FW: FW: Corrections to historic German timezone information

Paul Eggert eggert at CS.UCLA.EDU
Fri Feb 8 20:14:02 UTC 2008


"Markus Scherer" <markus.icu at gmail.com> writes:

> All of France, and Paris, was occupied. It makes sense to apply the
> occupier's rules that were in effect there during the occupation.

Our sources report that Vichy France used different DST rules than
German-occupied France did.  The "France" rules are for Vichy France.
Europe/Paris uses the occupied-Europe rules; Europe/Monaco (not part
of Vichy, but reportedly used Vichy rules) uses the French rules.

> In Berlin there were multiple occupiers.

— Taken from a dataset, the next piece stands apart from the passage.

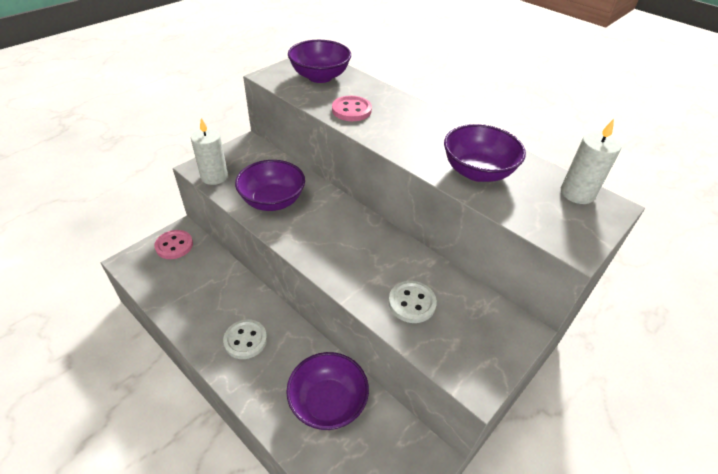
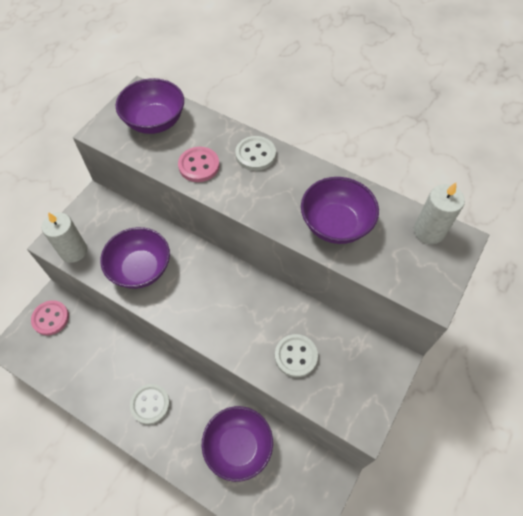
camera: 10 degrees left, 15 degrees up
(407, 111) = (255, 154): none -> white button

The eastern sector [2] was
> smaller and less populous than the three western ones together [1].

The tz database uses a single latitude/longitude coordinate to
identify a city by its center; the current format does not have the
capability to represent the entire city outline.  So the question,
from the tz point of view, is: what is the center of Berlin?  If it's
in east Berlin the tz database uses the rules appropriate for that
location.  Currently the database simply accepts Shank & Pottenger's
definition for the center of Berlin (as being in east Germany) but if
that's incorrect then we can fix it.

> Should the TZ rules not reflect the transitions in the larger part of
> the territory, for historical data where the TZ database won't split
> the time zone to describe each of the parts?

Not the way it's currently constructed.  It currently specifies one
location for each zone, and gives accurate data for that location.